Derrick, along with former BC Lion JR LaRose and Bernard Manuel from the Aboriginal Sports Recreation and Physical Activity Partners Council were in the community Wednesday and Thursday as part of a youth forum.

On Thursday Derrick planned to work with students using some of the exercises from Code Blue, a program aimed at building inner strength, self-discipline and confidence in Surrey’s high school students he initiated in 2013.

LaRose shared details of his life, growing up with a single drug-addicted mother and having abandonment issues.

Those facts did not stand in the way of pursuing his dream to become a professional football player, he told the students.

“I overcame my upbringing and surrounded myself with positive people,” he said. “Your Chief told you it starts with the choices you make.

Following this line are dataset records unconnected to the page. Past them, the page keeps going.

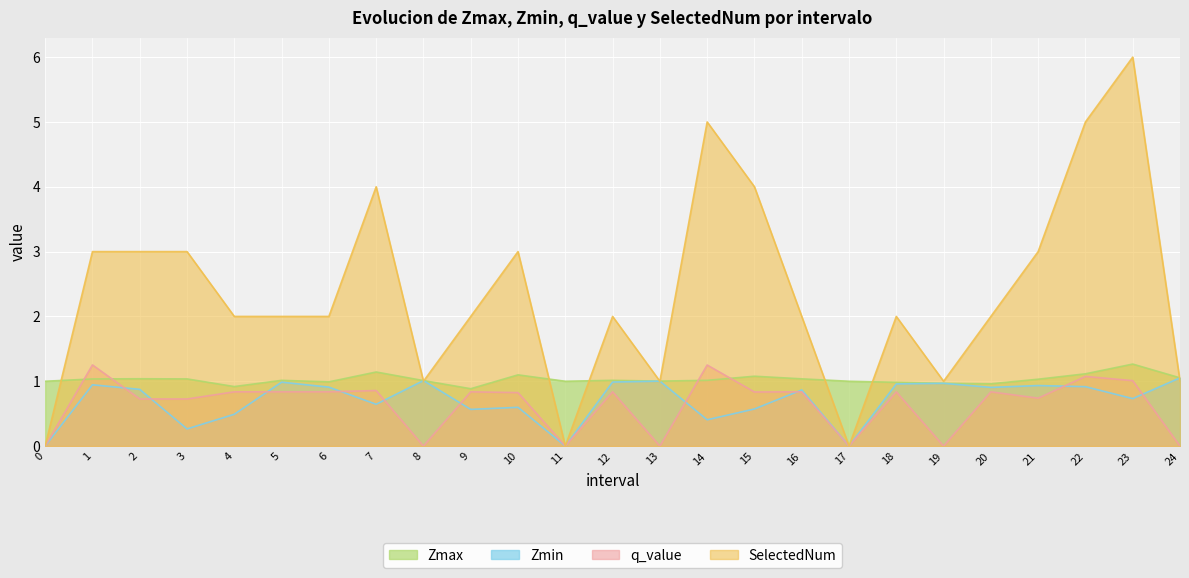

What is the maximum value for Zmax?

1.3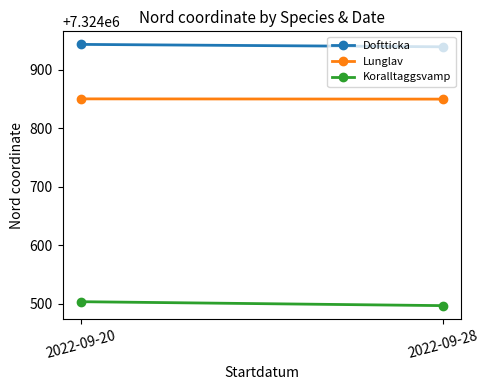

Reading left to right, transcribe all the data shown in this chart.

Doftticka: 7324943.2	7324939.1
Lunglav: 7324850.1	7324849.7
Koralltaggsvamp: 7324503.6	7324496.8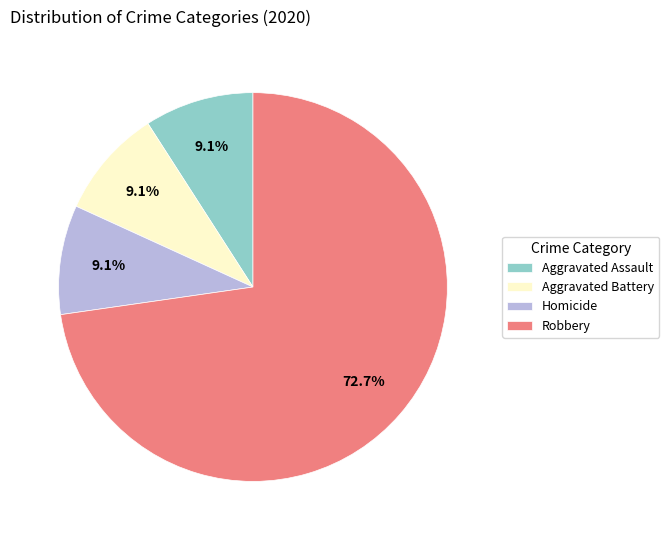

Which slice is the largest?

Robbery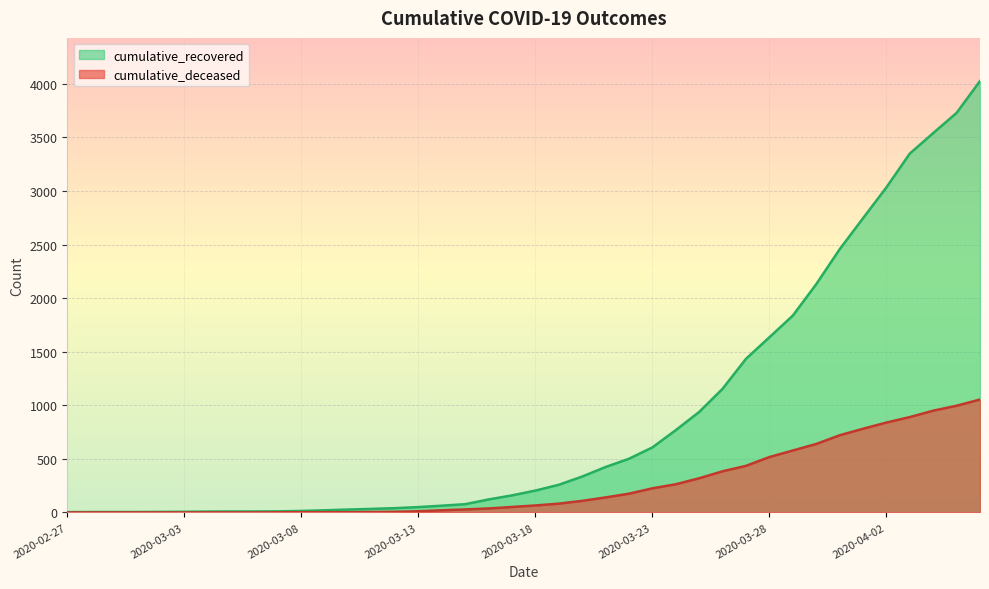

What is the label of the 18th point from the left?

2020-03-15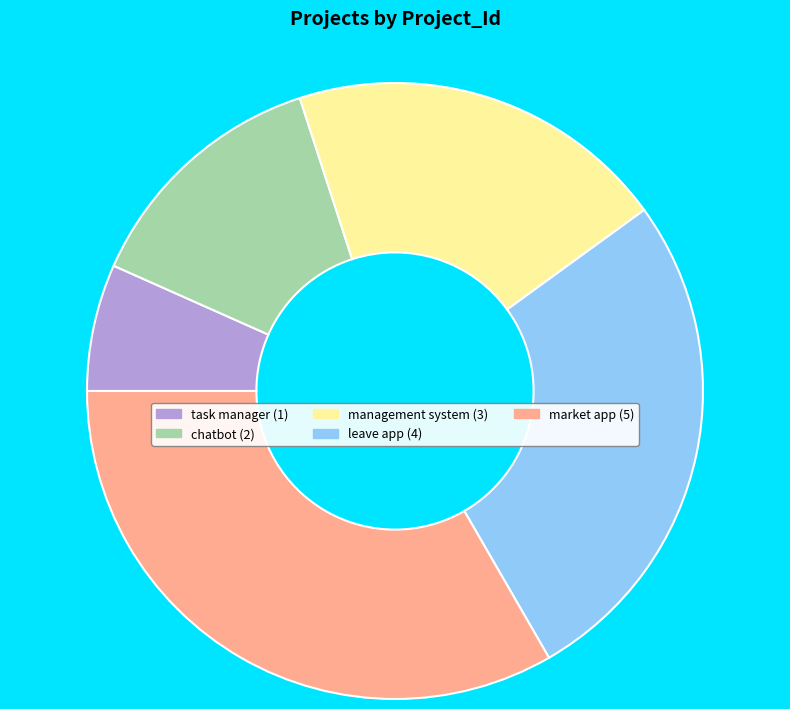

What is the ratio of the value at management system to the value at market app?

0.6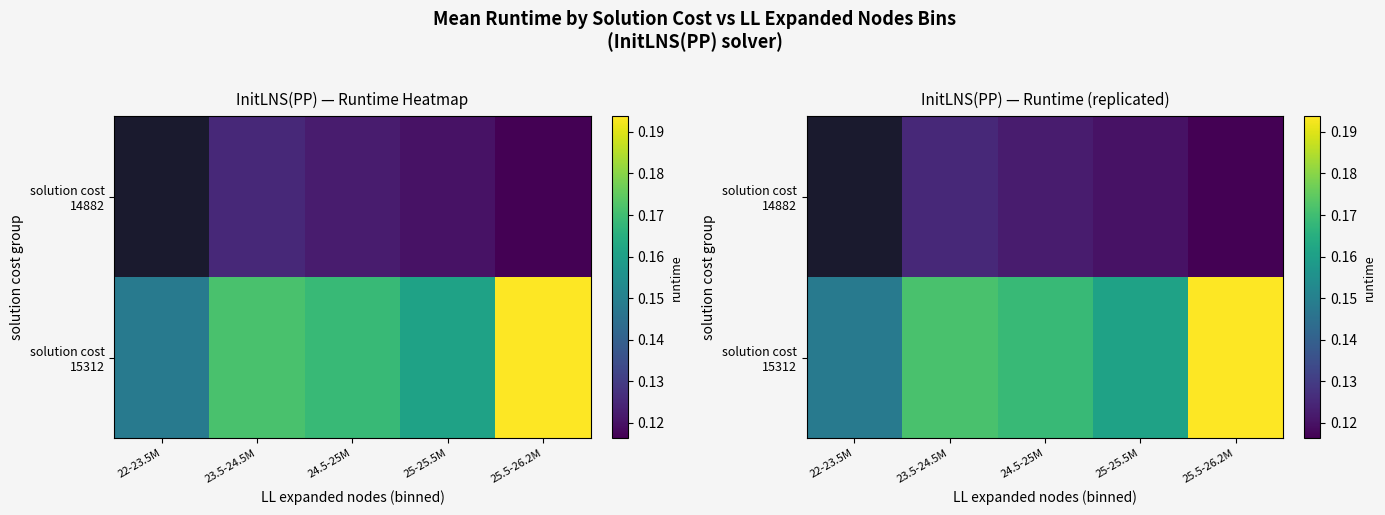

At which category is the sum across all series the highest?

25.5-26.2M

You need to look to good role models.”

He was going to share some football knowledge practically with the students on Thursday as well.

Manuel has been setting up sports clinics and camps through Aboriginal Sports and Recreation for the last four years in communities across the province.

He asked the students why they enjoy sports.

As hands shot up from the audience, the students said to keep active, fit and have fun.

On Thursday the students were going to try lacrosse and archery with Manuel.

“If there’s a sport you would like to try let me know because I can bring camps to your community,” Manuel said. “In June we will be holding an archery camp in Williams Lake and a hockey camp in Kamloops from Aug. 22 -26.”

The students also had a Skype interview with two students studying at Thompson Rivers University in Kamloops.

Samantha Horth, 19, is a volleyball player from Surrey studying architecture and Matthew Hans, 19, is a Lacrosse player from Kamloops.

The two are recipients of this year’s Premier’s Awards for Aboriginal Youth Excellence in Sport.

“I would say ask for help,” Horth replied when asked about facing challenges. “There are so many people around who care about you.”

Hans also stressed the importance of education.

“Stay committed in school because education is big,” Hans said. “Sports are a lot of fun, but education can take you further.”

Tsi Del Del Chief Ervin Charleyboy initiated the forum by contacting Cariboo-Chilcotin MLA Donna Barnett for help.

“I like to get the students working on setting goals,” Charleyboy said. “I was happy to see how engaged the kids were this afternoon.”